Grandma was a great cook and used to be engaged by people for miles around to cook for weddings and in fairs. She was a great gingercake baker and made her pin money by selling gingercake and cider. On muster days and at other public gatherings she could cook a good square meal until she was 100 years old. In her early days it was the custom to have cotton pickings, like quiltings, to pick the seed out of cotton before hand gins and regular cotton gins were invented. After picking the seed out of the cloth they spun and wove it into cloth. It was not unusual to see corn shuckings, logrollings, cotton pickings, quiltings and grubbings going on all at the same farm, with everybody, men women and children taking a hand. 'And, my Columbus!' she exclaimed, 'how they did eat! Folks are afraid nowadays when anybody comes to their house they will have to feed them.'
'Grandma, did folks believe in witches when you were young?' she was asked.

'I don't know, but I used to go to mammy's cowpen at night to milk and the next morning it would be full of balls that were not there the night before. Now, do you reckon them fool folks will believe that?' she asked with mock impatience as the correspondent was taking her answer down. Seeing that he continued to write, she continued:
'I know my cows was witched once. They commenced to give bloody milk and it smelled bad. An old lady who lived neighbor to me said if the cows had been witched if I would put milk in a vessel and put it on the fire and get a bundle of willow switches and whip the milk out in the fire while it was boiling, whoever put the spell on the cows would come to the door. I put the children out of the room, and while I was whipping the milk in the fire who do you reckon stepped in the door? Nobody but Bessie Gilbert, my sister-in-law. She stopped in and said: Zilph, what in the devil are you doing there?' I said 'Well the devil has come.'

'Grandma, do you think your sister-in-law bewitched the cows?' the correspondent asked.

'Well anyhow the milk got better,' she replied, evading a direct answer.
'Now ain' t that a purty thing to have folks read way yonder?' she interposed, as the correspondent recorded her remarks. 'You've writ a whole book there that ain't any use under the sun. They'll think that old woman's a fool, but, they'll miss it there. I ain't no fool yet.' Continuing she said:
'My mammy had a witch spell put on her once by her mouth being turned to one side. A neighbor who had two old women living in a house on his place and daddy believed they were the ones who did it. He went to the man who owned the place and cursed them to him. He said if mammy's mouth didn't get straight somebody was going to die. After that mammy's mouth turned tother way and never did get straight.'

She finished her talk about witches with the exclamation that she wouldn't want to talk any more for about a week.

Grandma is a devout member of the Baptist Church and up to a year or two ago was a constant attendant, frequently walking half a mile or more to preaching. Speaking on this subject she said:
'I have no patience with the common run of preachers of these days. In my time they preached the Bible without any put on, and show to plain, sensible people, many of whom attended in their shirtsleeves barefooted, in a log cabins and under trees. The preacher was not too good to preach in his shirtsleeves with a handkerchief around his neck. Next day he tackled the field and plow for a living and didn't charge anything for preaching. It's the almighty dollar with them now, and it is dragging many of them down to torment.
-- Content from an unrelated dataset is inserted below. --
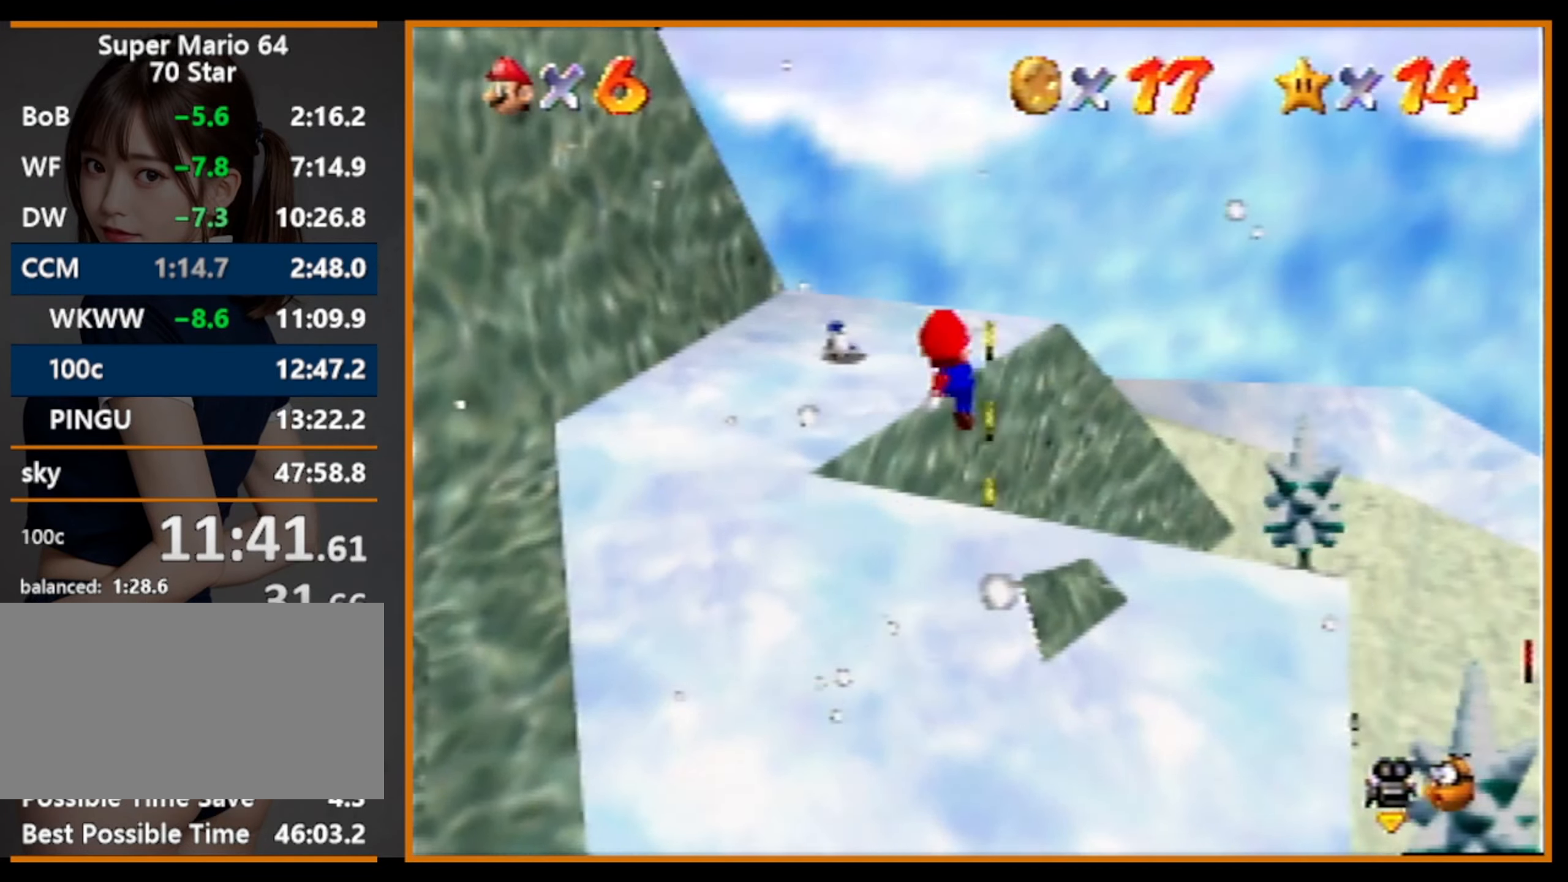
{"buttons": [], "left_stick": "left", "events": [[33, "C_RIGHT", "down"], [100, "C_RIGHT", "up"], [366, "left_stick", "left"]]}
'I've got a plumb contempt for them styles and fashions now,' she remarked, reverting in memory to her first calico dress and first pair of Sunday shoes, 'but I reckon the reason the girls are so foolish is they are uglier than in my day and it takes more fine dressing to make them look purty. If they weren't so biggoty and had more sense they would look a heap purtier. But I'm tired of talking.'

As has been stated, Grandma Dockery belonged to a family of plain, hard working people, and it may he due to the primitive mode of living that her days have been so prolonged. It was a dismally raw, cold and cloudy day when the correspondent visited her. With the wind whistling through the cracks and the door left open, half the time he sat shivering, while she paid not the least attention to the cold. One of her sons in Bell County in a prosperous circumstances offered her a good, comfortable home the rest of her days, but after remaining with him a short while she preferred living in the primitive style to which she had always been accustomed. Mr. Driskell, her son-in-law, expressed the belief that if she was kept in a close room heated by a stove she would catch her death of cold the first time she poked her nose out of the door. Despite all the family can do she insists on going barefooted in the summer, claiming that shoes burn her feet.

One of the most remarkable things about her is that she learned to read after she was a hundred years old. She never went to school a day in her life, and has accomplished the feat of learning to read only within the past four or five years, absolutely without any assistance except to be taught the alphabet. She picked it up as a diversion when she could not work any longer.
Mr. Driskell, who is an ex-confederate, told that correspondent that he expected to take her to the national reunion at Dallas in the spring if conditions were favorable, and it is an event to which she is eagerly looking forward.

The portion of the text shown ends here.